_RECORDS FOR THIS TASK_
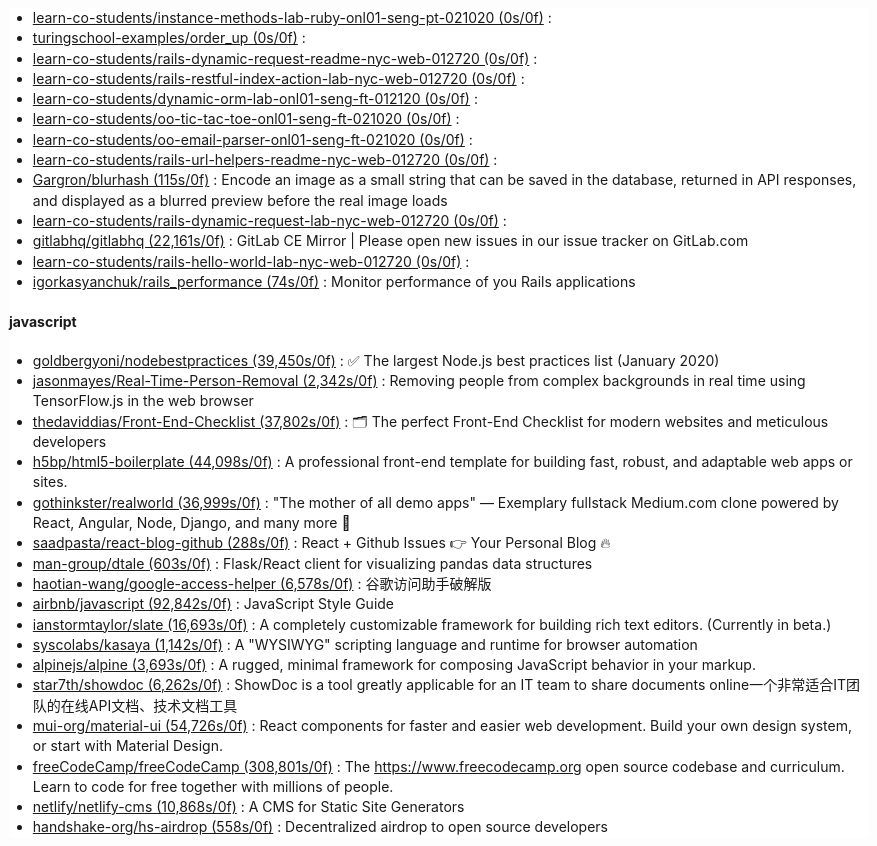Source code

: * [learn-co-students/instance-methods-lab-ruby-onl01-seng-pt-021020 (0s/0f)](https://github.com/learn-co-students/instance-methods-lab-ruby-onl01-seng-pt-021020) : 
* [turingschool-examples/order_up (0s/0f)](https://github.com/turingschool-examples/order_up) : 
* [learn-co-students/rails-dynamic-request-readme-nyc-web-012720 (0s/0f)](https://github.com/learn-co-students/rails-dynamic-request-readme-nyc-web-012720) : 
* [learn-co-students/rails-restful-index-action-lab-nyc-web-012720 (0s/0f)](https://github.com/learn-co-students/rails-restful-index-action-lab-nyc-web-012720) : 
* [learn-co-students/dynamic-orm-lab-onl01-seng-ft-012120 (0s/0f)](https://github.com/learn-co-students/dynamic-orm-lab-onl01-seng-ft-012120) : 
* [learn-co-students/oo-tic-tac-toe-onl01-seng-ft-021020 (0s/0f)](https://github.com/learn-co-students/oo-tic-tac-toe-onl01-seng-ft-021020) : 
* [learn-co-students/oo-email-parser-onl01-seng-ft-021020 (0s/0f)](https://github.com/learn-co-students/oo-email-parser-onl01-seng-ft-021020) : 
* [learn-co-students/rails-url-helpers-readme-nyc-web-012720 (0s/0f)](https://github.com/learn-co-students/rails-url-helpers-readme-nyc-web-012720) : 
* [Gargron/blurhash (115s/0f)](https://github.com/Gargron/blurhash) : Encode an image as a small string that can be saved in the database, returned in API responses, and displayed as a blurred preview before the real image loads
* [learn-co-students/rails-dynamic-request-lab-nyc-web-012720 (0s/0f)](https://github.com/learn-co-students/rails-dynamic-request-lab-nyc-web-012720) : 
* [gitlabhq/gitlabhq (22,161s/0f)](https://github.com/gitlabhq/gitlabhq) : GitLab CE Mirror | Please open new issues in our issue tracker on GitLab.com
* [learn-co-students/rails-hello-world-lab-nyc-web-012720 (0s/0f)](https://github.com/learn-co-students/rails-hello-world-lab-nyc-web-012720) : 
* [igorkasyanchuk/rails_performance (74s/0f)](https://github.com/igorkasyanchuk/rails_performance) : Monitor performance of you Rails applications

#### javascript
* [goldbergyoni/nodebestpractices (39,450s/0f)](https://github.com/goldbergyoni/nodebestpractices) : ✅ The largest Node.js best practices list (January 2020)
* [jasonmayes/Real-Time-Person-Removal (2,342s/0f)](https://github.com/jasonmayes/Real-Time-Person-Removal) : Removing people from complex backgrounds in real time using TensorFlow.js in the web browser
* [thedaviddias/Front-End-Checklist (37,802s/0f)](https://github.com/thedaviddias/Front-End-Checklist) : 🗂 The perfect Front-End Checklist for modern websites and meticulous developers
* [h5bp/html5-boilerplate (44,098s/0f)](https://github.com/h5bp/html5-boilerplate) : A professional front-end template for building fast, robust, and adaptable web apps or sites.
* [gothinkster/realworld (36,999s/0f)](https://github.com/gothinkster/realworld) : "The mother of all demo apps" — Exemplary fullstack Medium.com clone powered by React, Angular, Node, Django, and many more 🏅
* [saadpasta/react-blog-github (288s/0f)](https://github.com/saadpasta/react-blog-github) : React + Github Issues 👉 Your Personal Blog 🔥
* [man-group/dtale (603s/0f)](https://github.com/man-group/dtale) : Flask/React client for visualizing pandas data structures
* [haotian-wang/google-access-helper (6,578s/0f)](https://github.com/haotian-wang/google-access-helper) : 谷歌访问助手破解版
* [airbnb/javascript (92,842s/0f)](https://github.com/airbnb/javascript) : JavaScript Style Guide
* [ianstormtaylor/slate (16,693s/0f)](https://github.com/ianstormtaylor/slate) : A completely customizable framework for building rich text editors. (Currently in beta.)
* [syscolabs/kasaya (1,142s/0f)](https://github.com/syscolabs/kasaya) : A "WYSIWYG" scripting language and runtime for browser automation
* [alpinejs/alpine (3,693s/0f)](https://github.com/alpinejs/alpine) : A rugged, minimal framework for composing JavaScript behavior in your markup.
* [star7th/showdoc (6,262s/0f)](https://github.com/star7th/showdoc) : ShowDoc is a tool greatly applicable for an IT team to share documents online一个非常适合IT团队的在线API文档、技术文档工具
* [mui-org/material-ui (54,726s/0f)](https://github.com/mui-org/material-ui) : React components for faster and easier web development. Build your own design system, or start with Material Design.
* [freeCodeCamp/freeCodeCamp (308,801s/0f)](https://github.com/freeCodeCamp/freeCodeCamp) : The https://www.freecodecamp.org open source codebase and curriculum. Learn to code for free together with millions of people.
* [netlify/netlify-cms (10,868s/0f)](https://github.com/netlify/netlify-cms) : A CMS for Static Site Generators
* [handshake-org/hs-airdrop (558s/0f)](https://github.com/handshake-org/hs-airdrop) : Decentralized airdrop to open source developers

_GOAL OF THE EXERCISE_
Each line above that carries the string "building" has to be returned.

_WRITTEN ANSWER_
* [h5bp/html5-boilerplate (44,098s/0f)](https://github.com/h5bp/html5-boilerplate) : A professional front-end template for building fast, robust, and adaptable web apps or sites.
* [ianstormtaylor/slate (16,693s/0f)](https://github.com/ianstormtaylor/slate) : A completely customizable framework for building rich text editors. (Currently in beta.)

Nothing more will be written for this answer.